- DATA FOR PROCESSING:
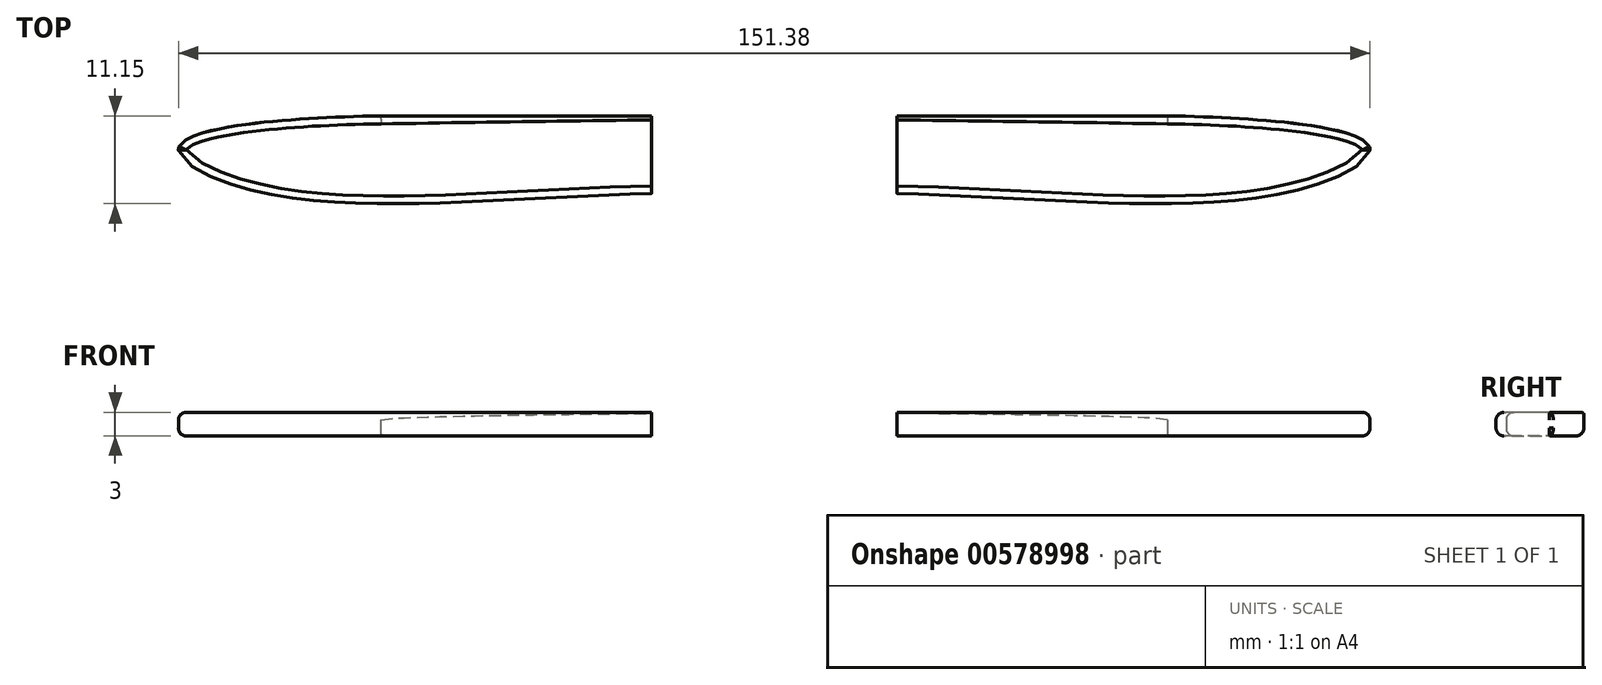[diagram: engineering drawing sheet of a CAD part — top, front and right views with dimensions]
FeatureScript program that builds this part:
annotation { "Feature Type Name" : "Feature", "Feature Type Description" : "" }
export const myFeature = defineFeature(function(context is Context, id is Id, definition is map)
    precondition{}
    {
        {
            var Q0;
            Q0=qCreatedBy(makeId("Top.planeOp"),FACE);
            var sketch = newSketch(context, id + "F0", { "sketchPlane" : qUnion([Q0])});
            skLineSegment(sketch, "E0", {"start": v(-15.62, 9.87) * mm, "end": v(-49.98, 9.87) * mm});
            skFitSpline(sketch, "E1", {"points": [v(-49.98, 9.87) * mm, v(-75.62, 5.96) * mm, v(-64.44, 0) * mm, v(-15.62, 0) * mm], "startDerivative": vector(-101.5, -1.46) * mm, "endDerivative": vector(117.9, 2.37) * mm});
            skLineSegment(sketch, "E2", {"start": v(-15.62, 9.87) * mm, "end": v(-15.62, 0) * mm});
            skLineSegment(sketch, "E3.MirrorCS", {"start": v(15.62, 9.87) * mm, "end": v(49.98, 9.87) * mm});
            skFitSpline(sketch, "E4.MirrorCS", {"points": [v(49.98, 9.87) * mm, v(75.62, 5.96) * mm, v(64.44, 0) * mm, v(15.62, 0) * mm], "startDerivative": vector(101.5, -1.46) * mm, "endDerivative": vector(-117.9, 2.37) * mm});
            skLineSegment(sketch, "E5.MirrorCS", {"start": v(15.62, 9.87) * mm, "end": v(15.62, 0) * mm});
            skSolve(sketch);
        }
        {
            var Q0;
            Q0=makeQuery(id+"F0.imprint","IMPRINT",FACE,{"disambiguationData":[TD([[makeQuery(id+"F0.imprint","IMPRINT",EDGE,{"derivedFrom":sQuery(id+"F0.wireOp",EDGE,"E0")}),1.0]])]});
            extrude(context, id + "F1", {"entities" : qUnion([Q0]), "depth" : 3 * mm, "offsetDistance" : 25 * mm});
        }
        {
            var Q0;
            Q0=makeQuery(id+"F1.opExtrude","CAP_EDGE",EDGE,{"disambiguationData":[OSD([sQuery(id+"F0.wireOp",EDGE,"E1")])],"isStart":false});
            fillet(context, id + "F2", {"entities" : qUnion([Q0]), "radius" : 1 * mm, "allowEdgeOverflow" : false});
        }
        {
            var Q0;
            Q0=makeQuery(id+"F1.opExtrude","CAP_EDGE",EDGE,{"disambiguationData":[OSD([sQuery(id+"F0.wireOp",EDGE,"E1")])],"isStart":true});
            var Q1;
            Q1=makeQuery(id+"F1.opExtrude","CAP_EDGE",EDGE,{"disambiguationData":[OSD([sQuery(id+"F0.wireOp",EDGE,"E0")])],"isStart":true});
            fillet(context, id + "F3", {"entities" : qUnion([Q0, Q1]), "radius" : 1 * mm, "tangentPropagation" : true, "allowEdgeOverflow" : false});
        }
        {
            var Q0;
            Q0=makeQuery(id+"F1.opExtrude","SWEPT_BODY",BODY,{"disambiguationData":[OSD([sQuery(id+"F0.wireOp",EDGE,"E0"),sQuery(id+"F0.wireOp",EDGE,"E1"),sQuery(id+"F0.wireOp",EDGE,"E2")])]});
            var Q1;
            Q1=qCreatedBy(makeId("Right.planeOp"),FACE);
            mirror(context, id + "F4", {"entities" : qUnion([Q0]), "mirrorPlane" : qUnion([Q1])});
        }
    });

- REQUIREMENT: Extract all the lines above word for word, leaving the picture out of your answer.

- WRITTEN SOLUTION:
[diagram: engineering drawing sheet of a CAD part — top, front and right views with dimensions]
FeatureScript program that builds this part:
annotation { "Feature Type Name" : "Feature", "Feature Type Description" : "" }
export const myFeature = defineFeature(function(context is Context, id is Id, definition is map)
    precondition{}
    {
        {
            var Q0;
            Q0=qCreatedBy(makeId("Top.planeOp"),FACE);
            var sketch = newSketch(context, id + "F0", { "sketchPlane" : qUnion([Q0])});
            skLineSegment(sketch, "E0", {"start": v(-15.62, 9.87) * mm, "end": v(-49.98, 9.87) * mm});
            skFitSpline(sketch, "E1", {"points": [v(-49.98, 9.87) * mm, v(-75.62, 5.96) * mm, v(-64.44, 0) * mm, v(-15.62, 0) * mm], "startDerivative": vector(-101.5, -1.46) * mm, "endDerivative": vector(117.9, 2.37) * mm});
            skLineSegment(sketch, "E2", {"start": v(-15.62, 9.87) * mm, "end": v(-15.62, 0) * mm});
            skLineSegment(sketch, "E3.MirrorCS", {"start": v(15.62, 9.87) * mm, "end": v(49.98, 9.87) * mm});
            skFitSpline(sketch, "E4.MirrorCS", {"points": [v(49.98, 9.87) * mm, v(75.62, 5.96) * mm, v(64.44, 0) * mm, v(15.62, 0) * mm], "startDerivative": vector(101.5, -1.46) * mm, "endDerivative": vector(-117.9, 2.37) * mm});
            skLineSegment(sketch, "E5.MirrorCS", {"start": v(15.62, 9.87) * mm, "end": v(15.62, 0) * mm});
            skSolve(sketch);
        }
        {
            var Q0;
            Q0=makeQuery(id+"F0.imprint","IMPRINT",FACE,{"disambiguationData":[TD([[makeQuery(id+"F0.imprint","IMPRINT",EDGE,{"derivedFrom":sQuery(id+"F0.wireOp",EDGE,"E0")}),1.0]])]});
            extrude(context, id + "F1", {"entities" : qUnion([Q0]), "depth" : 3 * mm, "offsetDistance" : 25 * mm});
        }
        {
            var Q0;
            Q0=makeQuery(id+"F1.opExtrude","CAP_EDGE",EDGE,{"disambiguationData":[OSD([sQuery(id+"F0.wireOp",EDGE,"E1")])],"isStart":false});
            fillet(context, id + "F2", {"entities" : qUnion([Q0]), "radius" : 1 * mm, "allowEdgeOverflow" : false});
        }
        {
            var Q0;
            Q0=makeQuery(id+"F1.opExtrude","CAP_EDGE",EDGE,{"disambiguationData":[OSD([sQuery(id+"F0.wireOp",EDGE,"E1")])],"isStart":true});
            var Q1;
            Q1=makeQuery(id+"F1.opExtrude","CAP_EDGE",EDGE,{"disambiguationData":[OSD([sQuery(id+"F0.wireOp",EDGE,"E0")])],"isStart":true});
            fillet(context, id + "F3", {"entities" : qUnion([Q0, Q1]), "radius" : 1 * mm, "tangentPropagation" : true, "allowEdgeOverflow" : false});
        }
        {
            var Q0;
            Q0=makeQuery(id+"F1.opExtrude","SWEPT_BODY",BODY,{"disambiguationData":[OSD([sQuery(id+"F0.wireOp",EDGE,"E0"),sQuery(id+"F0.wireOp",EDGE,"E1"),sQuery(id+"F0.wireOp",EDGE,"E2")])]});
            var Q1;
            Q1=qCreatedBy(makeId("Right.planeOp"),FACE);
            mirror(context, id + "F4", {"entities" : qUnion([Q0]), "mirrorPlane" : qUnion([Q1])});
        }
    });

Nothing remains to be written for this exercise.